An essential guide to shirting fabrics

At Christakis Athens we have been making handmade men’s shirts since 1947. For us, one of the most important things in every garment is the material that a shirt is made of. Softness, drape, ease of care, appearance and design are the factors we examine before introducing new fabrics to our collection. Firstly the fibre used for the shirting is of great importance. Natural materials such as cotton, linen, silk, virgin wool and cashmere are the staple threads that we are after at Christakis Athens.

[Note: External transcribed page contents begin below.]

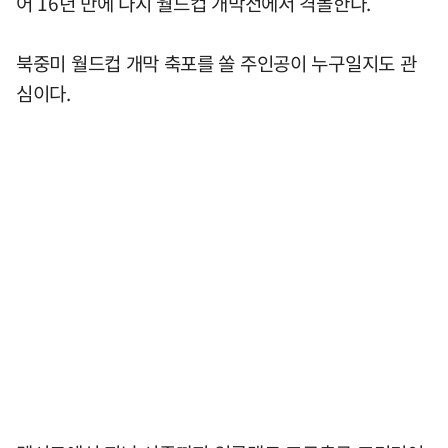
어 16년 만에 다시 월드컵 개막전에서 격돌한다.
북중미 월드컵 개막 축포를 쏠 주인공이 누구일지도 관
심이다.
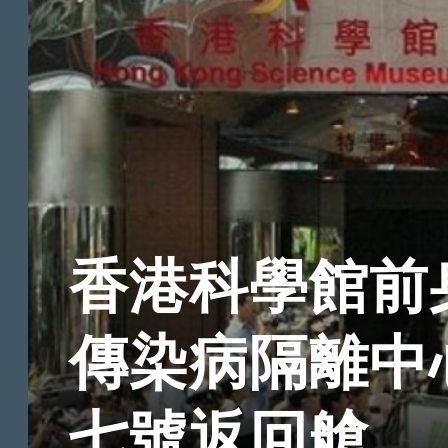
香港科學館前
傳染病隔離中
七號返回艙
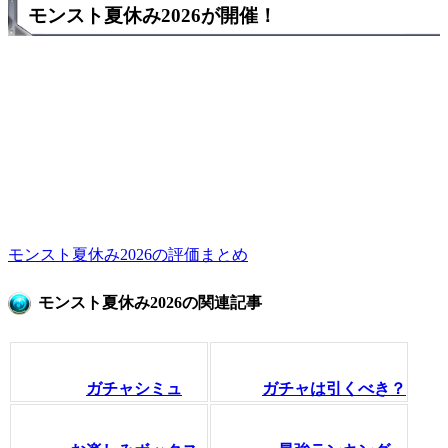
モンスト夏休み2026が開催！
モンスト夏休み2026の評価まとめ
モンスト夏休み2026の関連記事
ガチャシミュ
ガチャは引くべき？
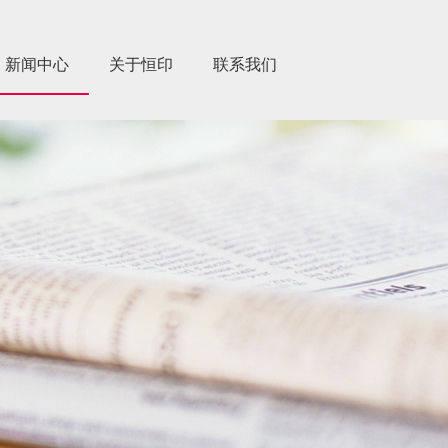
新闻中心
关于恒印
联系我们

While wool and linen offer very distinctive characteristics, cotton remains the “king” of shirting fabrics. Especially if we talk about Giza, Sea Island or Pima extrafine cotton, with which usually one cannot go wrong. But even then, other characteristics play their role in the final product. Thus one may hear about single or double folded cotton, 80/2 versus 240/2 and poplin or oxford fabric. If you are one of the people getting a bit confused with these terms, in the next paragraphs we will attempt to clarify things for you.

shirting_fabrics_poplin

Single Vs Double Fold Cotton

Sometimes described also as 1-ply or 2-ply, this indicates the number of yarns twisted together to create a single thread. Two fold fabrics are usually finer, they tend to have a softer feel and be more durable. Our Classic shirts and most of our Weekender shirts are made with Two-Fold cotton.

We sometimes use special 1-ply fabrics when we want to create a more casual result. A latest addition is the 3-ply extrafine fabric with its amazing softness and natural crease resistance, currently available only in our bespoke service.

Yarn Count

Yarn count specifies the size (fineness) of the fabric’s thread itself. Higher number (e.g. 170/2) shows more threads are used by square inch, thus revealing that finer threads are used. Finer threads usually result in smoother, softer and lighter fabrics.

In our workshop we use fabrics that range from 100/2 up to 300/2(!), the latter having been described as a “miracle of human craftsmanship”. For a durable business shirt we often recommend a 120/2 cotton which tends to offer the best of both worlds (durability, appearance and feel).

Fabric Weave (Type of Fabric)

Finally, we have maybe the most important factor of all: the fabric weave. This represents the pattern with which the warp threads (vertical) and weft threads (horizontal) interweave with each other to create the type of fabric. The main types of shirting are:

Poplin

Poplin has been our staple cotton fabric since the beginning. Named after the Pope, this type of fabric is a plain weave with no visible texture to it. It feels crisp, with a good body (depending also on its weight), it is thus ideal for business shirts. The softness, smoothness and functionality of a 120/2 poplin is difficult to be replicated, particularly if we are talking about Mediterranean climates.

striped polplin cloth

Oxford

Oxford weave is a more complicated weave, resulting in heavier fabrics with the distinctive ‘dotted’ texture. For the sake of simplicity, we should separate oxford clothes into two different categories. In the first one we have the classic, relatively heavy, oxfords associated with casual shirts (see OCBD – Oxford Cloth Button Down shirts).

In the Mediterranean climate, these kinds of shirts can be usually worn in autumn, winter and spring, as their weight make them a bit heavy for summer. Now the second ones, Royal Oxfords are a completely different story. Made with finer two fold yarns, they are softer and lighter, while maintaining the distinctive birdseye texture and appearance. These shirts are perfect for business shirts as they tend to crease less than poplin shirts.

Twill

Twill weave fabrics are growing in popularity especially among sartorial connaisseurs. These fabrics have a diagonal weave structure, traditionally running from bottom left to top right. While the textured lines in classic twill are easily discernible (especially in heavier twills), this is not the case in finer twill fabrics. So, one can find fine twills (we usually suggest 140/2 and higher) with no discernible texture, but with a rather formal appearance and with way more crease resistant capabilities than poplins.

diagonal twill cloth

Of course, there are other important fabric types as well such as zephirs, giro inglese, pique, pinpoint, herringbone etc. for which we intend to write separate articles. Other factors such as finishing, washing etc. play a significant role in the final product therefore all the above information should only set a direction to one’s sartorial journey.